En una sociedad olvidada de Dios, en un tiempo en que sólo cuentan la eficacia inmediata, la utilidad, el dinero y el disfrute a toda costa, en un tiempo en que el demonio, sus obras y seducciones es lo que tantas veces cuenta, en un tiempo con inclinaciones tantas veces inconfesables, la Iglesia de Jesucristo sigue siendo ‘sacramento universal de salvación’, ‘signo levantado en lo alto’. Así lo habéis experimentado vosotros. Manteneos y mantengámonos todos fieles a la vida nueva que hemos recibido en el Bautismo y firmes en la fe que vamos a profesar, para que sólo Dios sea el centro de nuestro corazón y de nuestra vida.

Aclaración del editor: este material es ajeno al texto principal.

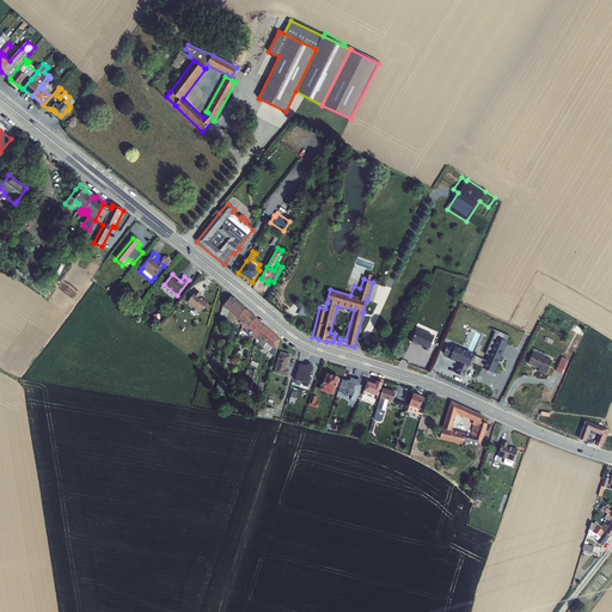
[(196,291),(188,303),(200,312),(208,304),(200,297),(201,294),(196,291)]
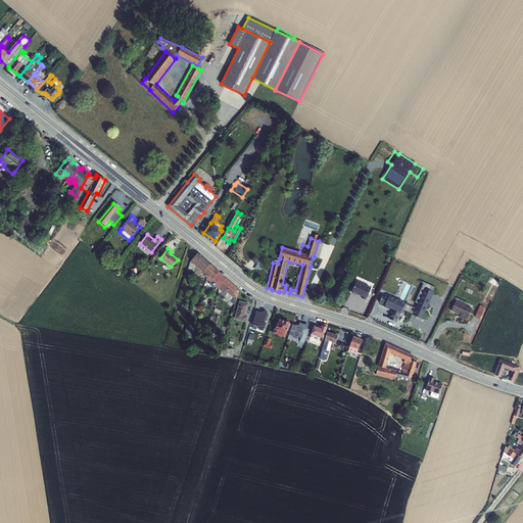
[(197,253),(190,262),(195,266),(198,269),(204,259),(197,253)]
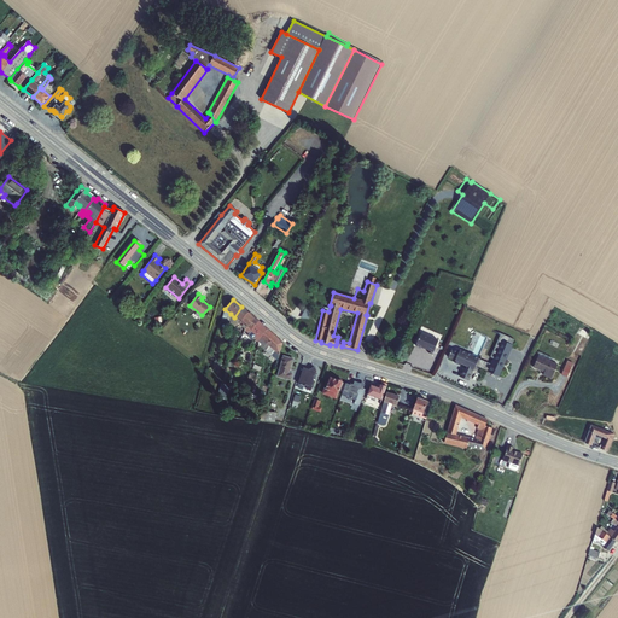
[(234,318),(239,321),(243,324),(251,315),(242,307),(234,318)]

Y no olvidemos, hermanos, que Jesús sigue amando a todos: hombres, mujeres y niños de todos los tiempos. Su sacrificio sigue ofreciéndose al Padre por todos, en todas las latitudes y en todo tiempo. Con Él nosotros debemos entregarnos a la fecunda tarea del anuncio del kerigma, del anuncio del amor de Dios manifestado y ofrecido a todos en Cristo muerto y resucitado para la vida del mundo. Hemos de estar siempre dispuestos a trabajar, a luchar, a sufrir por la causa de nuestros hermanos, para que el Evangelio llegue a todos.
- Al comienzo de la Vigilia, como Iglesia hacíamos la ofrenda del cirio encendido, signo de la alegría pascual. En el pregón hemos elevado nuestra oración humilde: “Te rogamos, Señor, que este cirio consagrado a tu nombre arda sin apagarse para destruir la obscuridad de esta noche… Que el lucero matinal lo encuentre ardiendo; ese lucero matinal que no conoce ocaso y es Cristo, tu Hijo Resucitado que, al salir del sepulcro, brilla sereno para el género humano”.
Brille así, hermanos, nuestro amor al Señor, sin interrupción, sin titubeos, sin descanso. Que el encuentro de esta noche con Cristo glorioso inunde nuestras almas serenas de gozo y de paz, de alegría y esperanza, de fe y de amor.
Alegrémonos, hermanos y hermanas. El mismo amor de Dios que creó el mundo y que resucitó a Jesús de Nazaret, que se había entregado por nosotros, es el que hoy nos congrega en esta Eucaristía, para comunicarnos su Vida, su alegría y su amor. Esto es lo que celebramos y esto lo que da sentido a nuestra existencia. Por eso creemos, esperamos y queremos vivir como cristianos en Cristo: no estamos celebrando el aniversario de un hecho pasado, no seguimos una doctrina fría. No: Celebramos y seguimos a Cristo Jesús, invisible pero presente en medio de nosotros como el Señor Resucitado.
Unidos a la Iglesia entera dejémonos llenar por la alegría pascual. La Pascua de Jesús quiere ser también nuestra pascua. Recordemos nuestro Bautismo y participemos una vez más del Cuerpo y Sangre del Señor Resucitado. Dios quiere renovar sus dones de gracia con los que nos llenó el día del Bautismo y comunicarnos su fuerza. Dejémonos llenar de vida por el mismo Espíritu de Dios que resucitó a Jesús. Él nos comunica fuerza, alegría, energía, esperanza, para que toda nuestra vida sea signo vivo del Resucitado. Amén.